EXERCISE AIM >> Please write out the entire listing below exactly, excluding its pictures.

DATA SHOWN >>
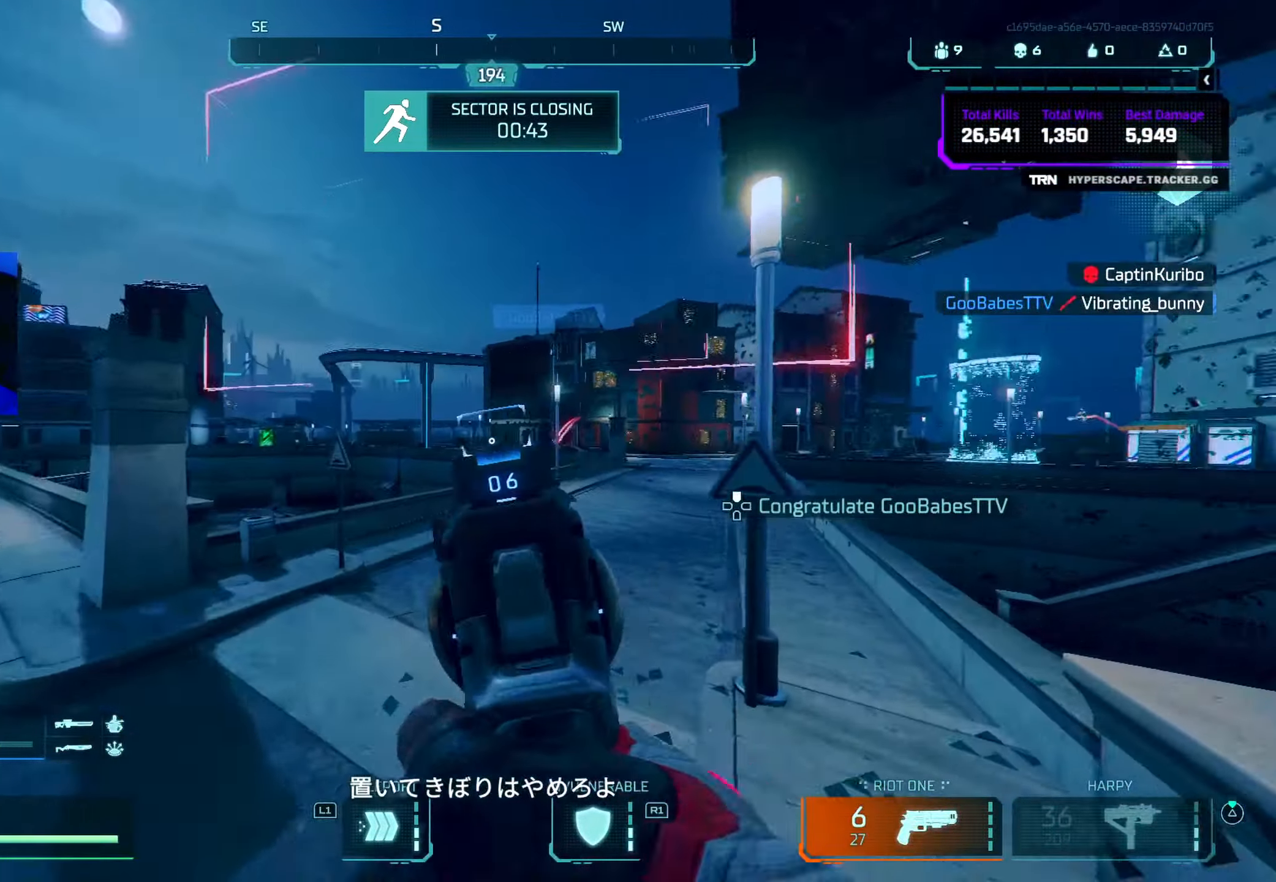
{"buttons": [], "left_stick": "up", "right_stick": "center", "events": [[267, "right_stick", "center"], [333, "right_stick", "down-right"], [450, "L2", "up"], [467, "right_stick", "center"]]}
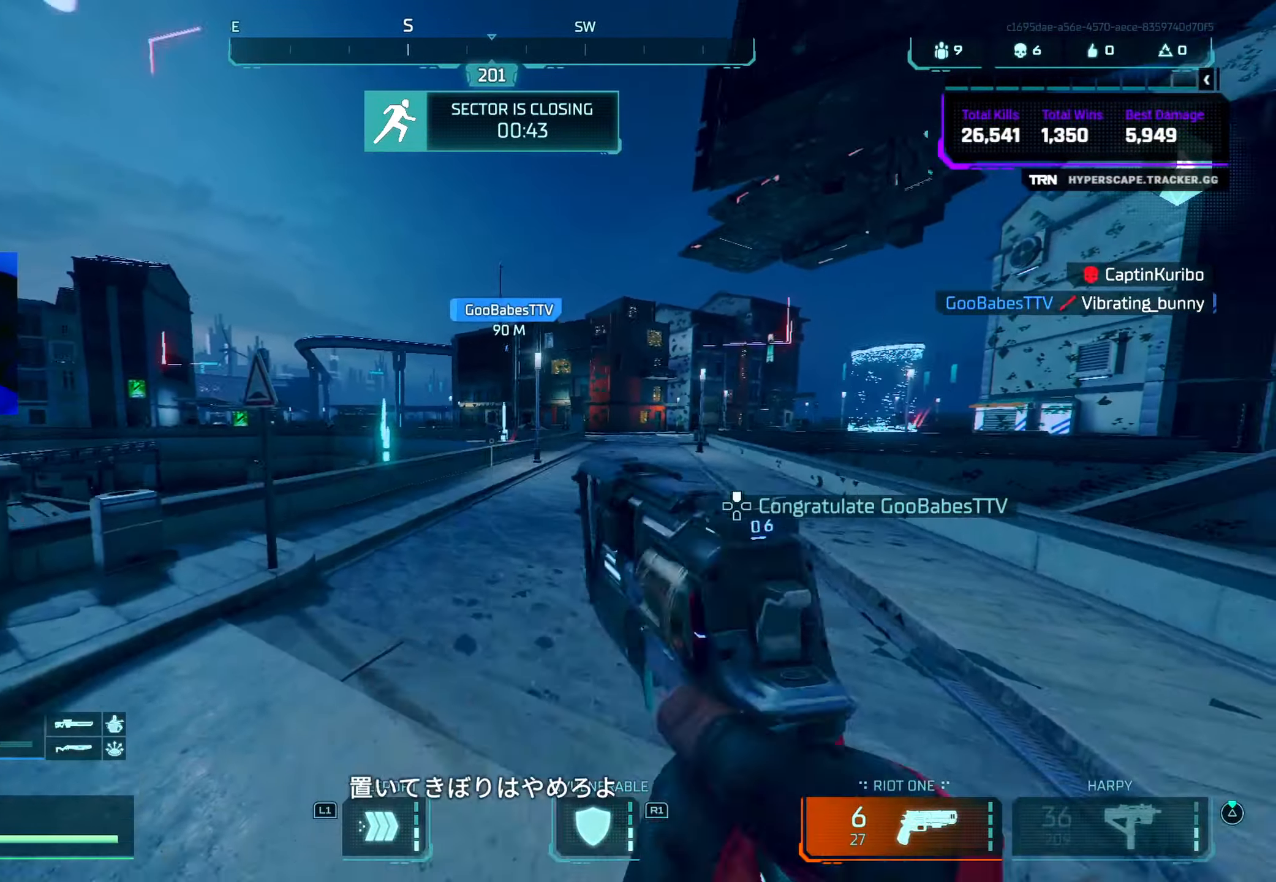
{"buttons": ["CROSS"], "left_stick": "up-left", "right_stick": "down-left", "events": [[17, "CIRCLE", "down"], [17, "left_stick", "up-left"], [150, "CIRCLE", "up"], [183, "right_stick", "down"], [433, "CROSS", "down"], [433, "right_stick", "down-left"]]}
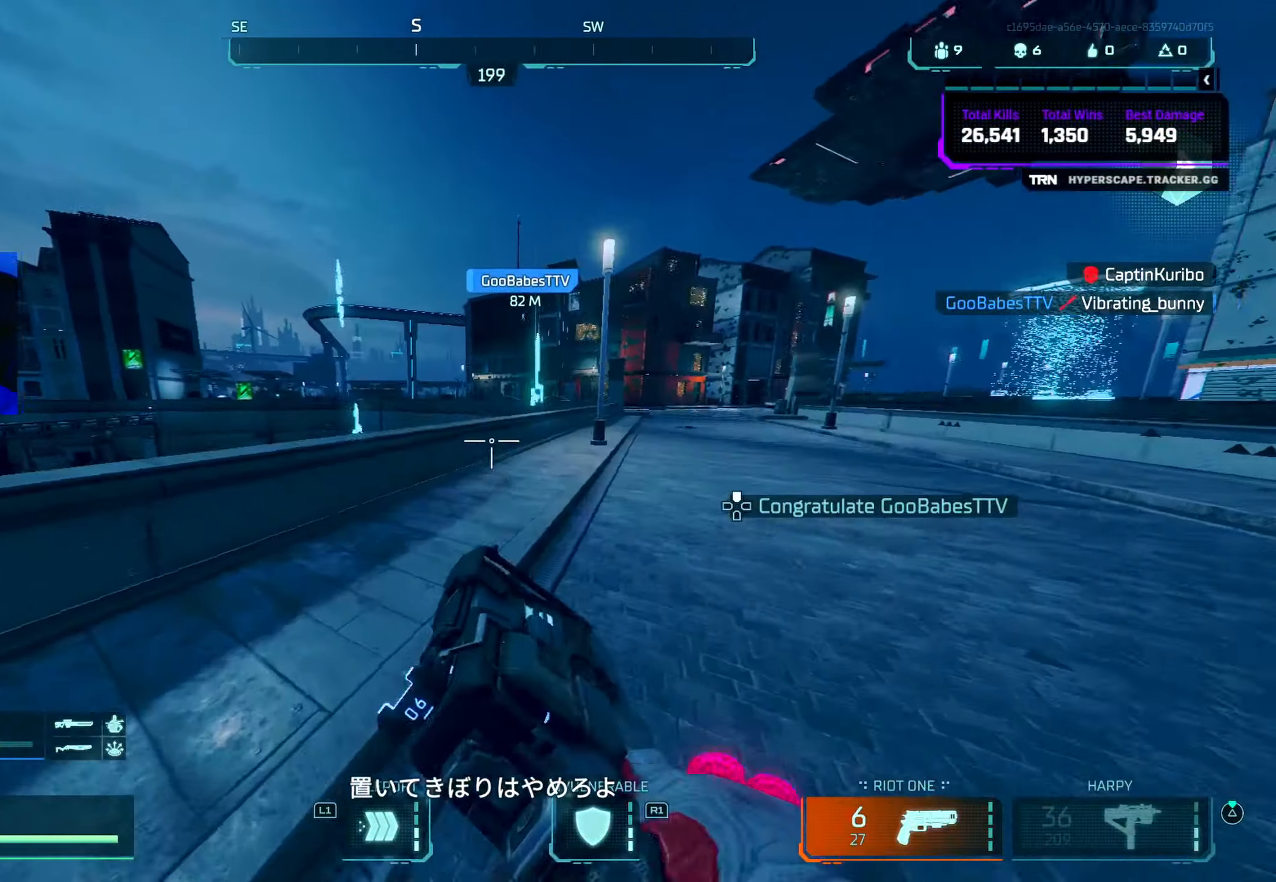
{"buttons": ["L2"], "left_stick": "up-left", "right_stick": "center", "events": [[50, "right_stick", "down"], [150, "CROSS", "up"], [450, "right_stick", "center"], [483, "L2", "down"]]}
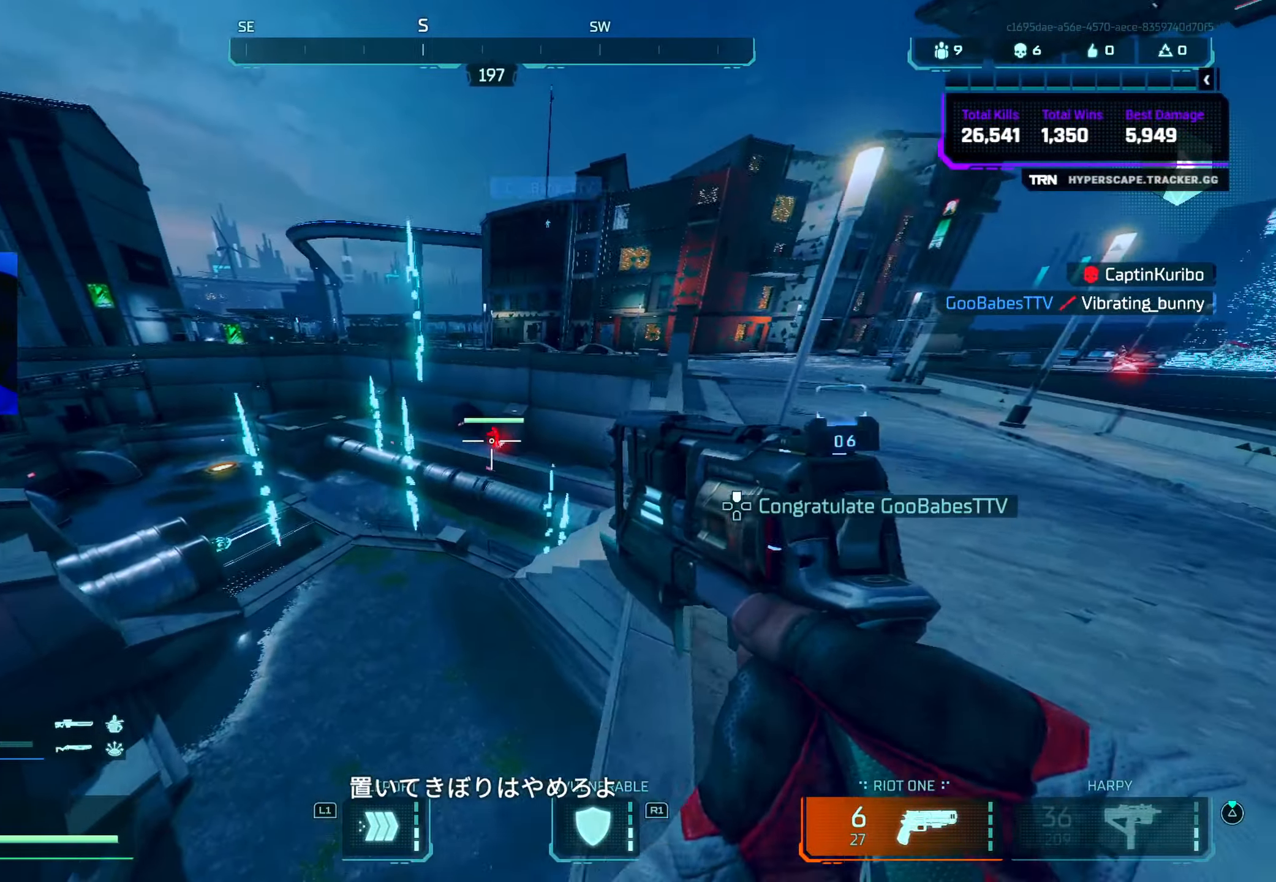
{"buttons": ["L2"], "left_stick": "up-right", "right_stick": "down-left", "events": [[33, "left_stick", "up"], [67, "right_stick", "up-right"], [183, "right_stick", "up-left"], [250, "R2", "down"], [300, "right_stick", "up-right"], [317, "left_stick", "up-right"], [400, "R2", "up"], [417, "right_stick", "down-right"], [484, "right_stick", "down-left"]]}
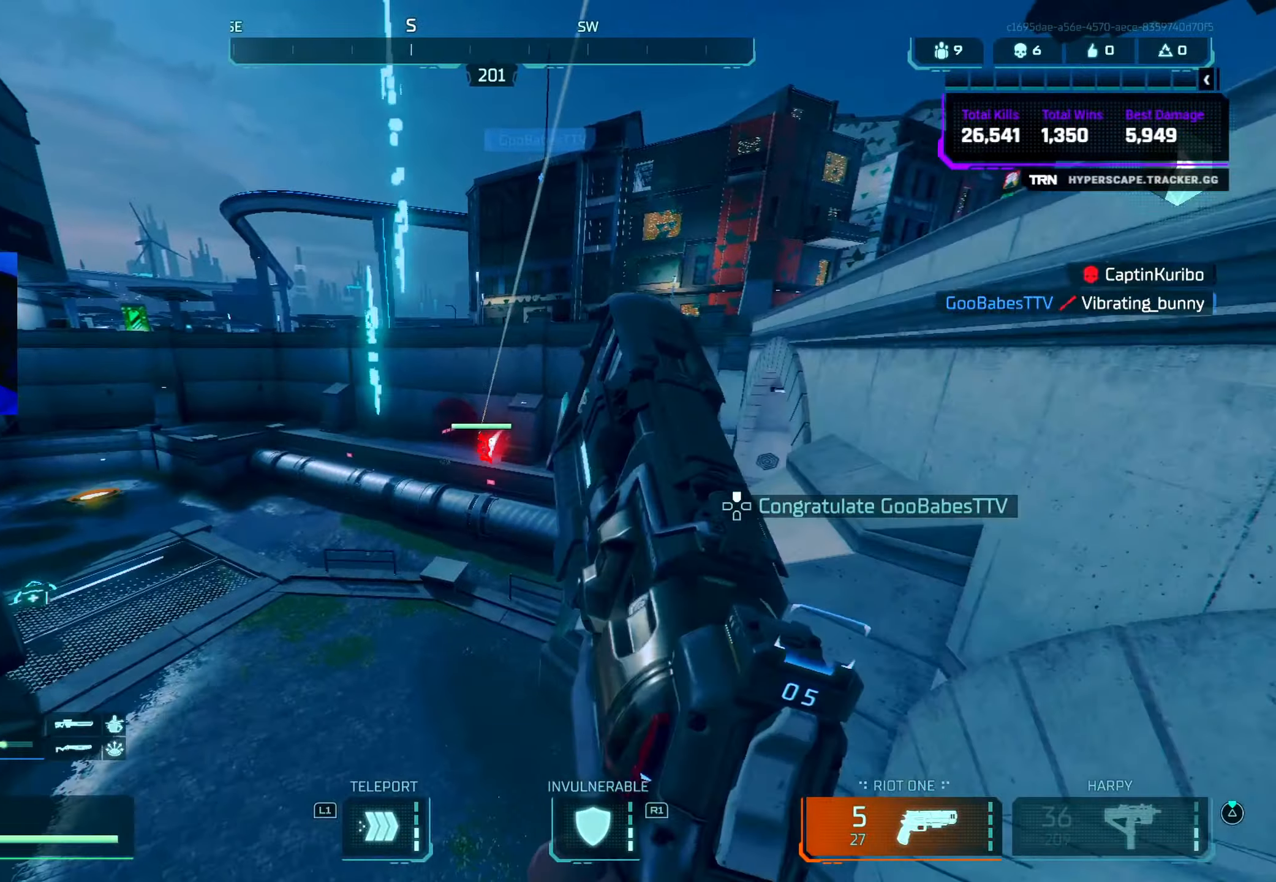
{"buttons": ["L2"], "left_stick": "down-left", "right_stick": "down", "events": [[67, "CROSS", "down"], [100, "left_stick", "up"], [184, "CROSS", "up"], [217, "R2", "down"], [317, "left_stick", "left"], [334, "R2", "up"], [384, "right_stick", "down"], [484, "left_stick", "down-left"]]}
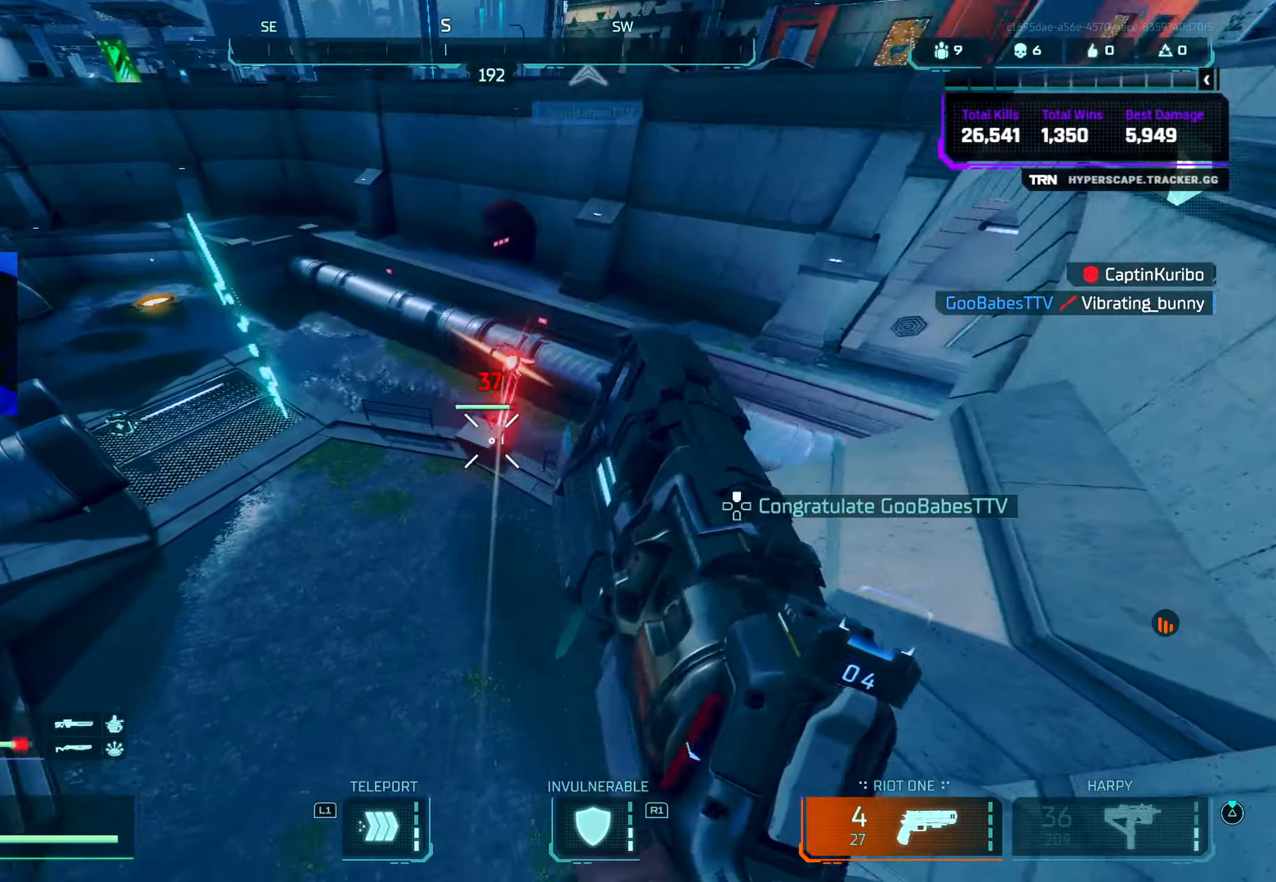
{"buttons": ["L2"], "left_stick": "center", "right_stick": "up", "events": [[84, "right_stick", "center"], [167, "left_stick", "down"], [184, "right_stick", "up"], [434, "left_stick", "center"]]}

ANSWER BOX >>
{"buttons": [], "left_stick": "up", "right_stick": "center", "events": [[267, "right_stick", "center"], [333, "right_stick", "down-right"], [450, "L2", "up"], [467, "right_stick", "center"]]}
{"buttons": ["CROSS"], "left_stick": "up-left", "right_stick": "down-left", "events": [[17, "CIRCLE", "down"], [17, "left_stick", "up-left"], [150, "CIRCLE", "up"], [183, "right_stick", "down"], [433, "CROSS", "down"], [433, "right_stick", "down-left"]]}
{"buttons": ["L2"], "left_stick": "up-left", "right_stick": "center", "events": [[50, "right_stick", "down"], [150, "CROSS", "up"], [450, "right_stick", "center"], [483, "L2", "down"]]}
{"buttons": ["L2"], "left_stick": "up-right", "right_stick": "down-left", "events": [[33, "left_stick", "up"], [67, "right_stick", "up-right"], [183, "right_stick", "up-left"], [250, "R2", "down"], [300, "right_stick", "up-right"], [317, "left_stick", "up-right"], [400, "R2", "up"], [417, "right_stick", "down-right"], [484, "right_stick", "down-left"]]}
{"buttons": ["L2"], "left_stick": "down-left", "right_stick": "down", "events": [[67, "CROSS", "down"], [100, "left_stick", "up"], [184, "CROSS", "up"], [217, "R2", "down"], [317, "left_stick", "left"], [334, "R2", "up"], [384, "right_stick", "down"], [484, "left_stick", "down-left"]]}
{"buttons": ["L2"], "left_stick": "center", "right_stick": "up", "events": [[84, "right_stick", "center"], [167, "left_stick", "down"], [184, "right_stick", "up"], [434, "left_stick", "center"]]}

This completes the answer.